**Selected extract**
.....

So given that universal resolution mechanic, what's the rest of the game about?

Most of the mechanics simply make sense as extensions to the core. You can have a zero-difficulty task, which is basically just "how well can you do this". Meanwhile, if your PC is going directly against someone else's skill, the official way of doing this is to turn the NPC's good dice into bad dice rolled by the player. (Good dice are slightly more positive than bad dice are negative, so this gives PCs a slight edge in an equal contest.)

There are Story Points, which exist in two pools. The GM starts the session with one; the players' pool starts with one per player, and all the players share it. Spending a story point upgrades a d8 to a d12 (which is not a huge benefit but does make triumphs possible), or lets the player change reality in a minor beneficial way with the GM's agreement ("yeah, of course we have a load of spare vac suits in the hold"). Each side can spend at most one point per action. When a point is spent it moves to the other side's pool, so as the stakes get higher the points flow back and forth faster. As with most systems that have learned from Torg and early Shadowrun, there's no benefit to having lots of points left at the end of the session; character advancement is handled separately.

.....

**Record excerpts**

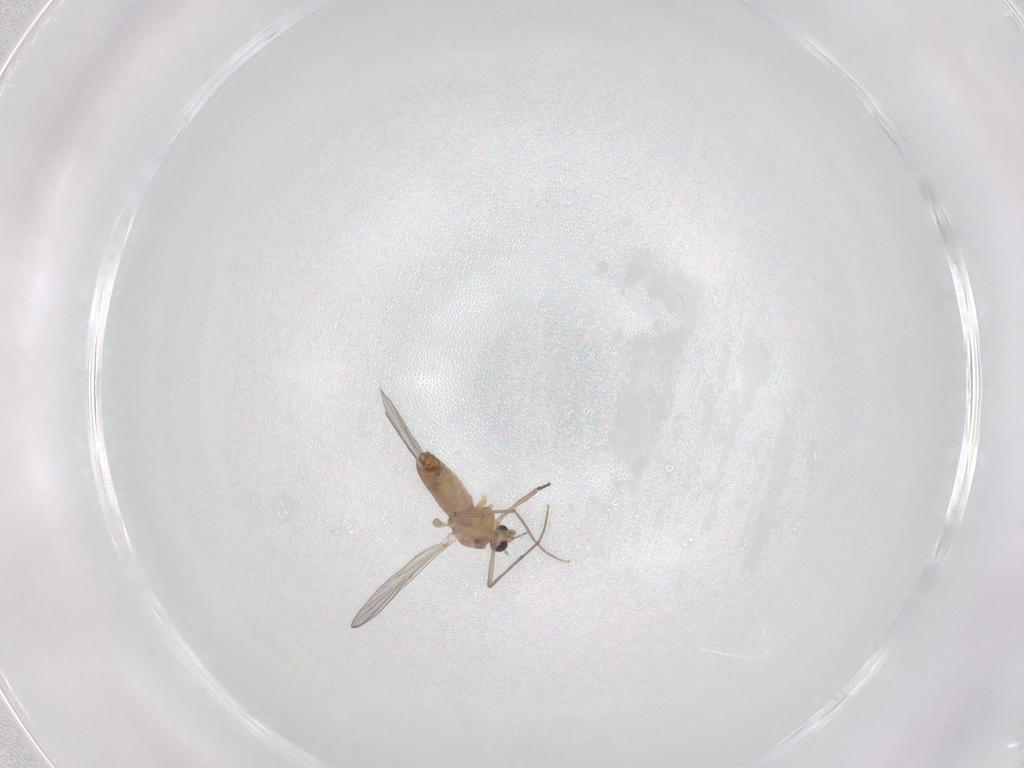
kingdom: Animalia
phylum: Arthropoda
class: Insecta
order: Diptera
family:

.....

**What to do**
Copy out the full passage on the game's dice mechanics and Story Points above, word for word.

**Expected answer**
So given that universal resolution mechanic, what's the rest of the game about?

Most of the mechanics simply make sense as extensions to the core. You can have a zero-difficulty task, which is basically just "how well can you do this". Meanwhile, if your PC is going directly against someone else's skill, the official way of doing this is to turn the NPC's good dice into bad dice rolled by the player. (Good dice are slightly more positive than bad dice are negative, so this gives PCs a slight edge in an equal contest.)

There are Story Points, which exist in two pools. The GM starts the session with one; the players' pool starts with one per player, and all the players share it. Spending a story point upgrades a d8 to a d12 (which is not a huge benefit but does make triumphs possible), or lets the player change reality in a minor beneficial way with the GM's agreement ("yeah, of course we have a load of spare vac suits in the hold"). Each side can spend at most one point per action. When a point is spent it moves to the other side's pool, so as the stakes get higher the points flow back and forth faster. As with most systems that have learned from Torg and early Shadowrun, there's no benefit to having lots of points left at the end of the session; character advancement is handled separately.